Before humans are involved in clinical trials, a lot of animal testing occurs. When something works in animals, there is hope that it will work in people. That’s why the news of nanotechnology applied to diabetes in animals is interesting.
The work is being done through a cooperative effort between North Carolina State University and the University of North Carolina in Chapel Hill, the Massachusetts Institute of Technology and Children’s Hospital in Boston. But before we get to the results, we’ll explain.
What is nanotechnology?
First, we have to define a nanometer (nm). A nanometer is one-billionth of a meter. How do we get our heads around that? It is incredibly small–smaller than the wavelength of visible light and a hundred-thousandth the width of a human hair. Now that is really tiny. But, it still is much larger than an atom. An atom is one-tenth the size of a nanometer (depending on the element).

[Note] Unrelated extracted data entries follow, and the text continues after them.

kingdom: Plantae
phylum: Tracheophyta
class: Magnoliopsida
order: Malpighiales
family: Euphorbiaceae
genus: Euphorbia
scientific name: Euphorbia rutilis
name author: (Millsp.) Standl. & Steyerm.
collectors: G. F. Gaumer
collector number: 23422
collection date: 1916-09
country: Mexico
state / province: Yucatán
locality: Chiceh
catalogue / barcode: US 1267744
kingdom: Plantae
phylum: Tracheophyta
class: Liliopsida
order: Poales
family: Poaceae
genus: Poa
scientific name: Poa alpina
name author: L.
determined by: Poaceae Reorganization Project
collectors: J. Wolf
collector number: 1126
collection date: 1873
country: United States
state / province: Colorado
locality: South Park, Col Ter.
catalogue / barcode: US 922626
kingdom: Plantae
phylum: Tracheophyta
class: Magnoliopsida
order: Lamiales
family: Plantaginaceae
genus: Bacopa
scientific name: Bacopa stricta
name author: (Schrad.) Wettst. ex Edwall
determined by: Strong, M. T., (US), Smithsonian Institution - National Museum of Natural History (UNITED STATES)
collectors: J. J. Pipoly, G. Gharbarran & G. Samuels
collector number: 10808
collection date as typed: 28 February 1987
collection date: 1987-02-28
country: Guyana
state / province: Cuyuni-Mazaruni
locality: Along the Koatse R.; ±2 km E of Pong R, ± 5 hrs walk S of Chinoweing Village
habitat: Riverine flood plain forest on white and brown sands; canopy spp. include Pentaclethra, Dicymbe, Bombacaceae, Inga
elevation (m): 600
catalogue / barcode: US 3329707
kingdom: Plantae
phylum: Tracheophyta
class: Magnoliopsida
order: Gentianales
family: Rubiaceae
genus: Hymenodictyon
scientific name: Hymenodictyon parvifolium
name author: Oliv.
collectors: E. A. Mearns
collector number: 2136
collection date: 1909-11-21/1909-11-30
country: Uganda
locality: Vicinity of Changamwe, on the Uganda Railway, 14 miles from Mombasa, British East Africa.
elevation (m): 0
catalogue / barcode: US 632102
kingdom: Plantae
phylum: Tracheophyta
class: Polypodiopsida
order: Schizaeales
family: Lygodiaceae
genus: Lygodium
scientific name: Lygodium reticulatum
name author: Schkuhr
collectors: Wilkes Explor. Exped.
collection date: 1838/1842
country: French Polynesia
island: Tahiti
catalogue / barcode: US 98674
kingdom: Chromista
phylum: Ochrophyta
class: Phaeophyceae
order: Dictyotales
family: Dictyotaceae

Nanotechnology is the use of these very tiny particles in unique ways. Researchers are using nanotechnology to find new treatments for many diseases. In this case they have been conducting lab experiments with a network of nanoscale particles that are injected and that release insulin when blood-sugar levels rise. In their animal trials, these nanoscale particles have maintained normal blood sugar levels for more that a week at a time.
Why would this be a useful tool for those with diabetes?
For people with Type I diabetes, the pancreas does not create the insulin that is needed to transport glucose (blood sugar) around the body and into the cells of the body. Because of this, people with Type I diabetes that is not controlled can have high levels of sugar in the blood. Patients control their diabetes by testing their blood frequently and giving themselves injections of insulin. Managing their blood sugar levels is tricky…having too much or too little insulin has a variety of negative health consequences.
The nanotechnology that has been developed is fascinating. The environment around the nano-network of particles is key. The nano-network is made up of nanoparticles with insulin in the center and 2 types of enzymes that are affected by high glucose levels. When exposed to high glucose levels, the enzymes convert the glucose to gluconic acid, which breaks down the dextran covering and releases the insulin. The insulin brings the glucose levels under control.
There’s still a long way to go before clinical trials in humans are approved but this is a promising first step in the process.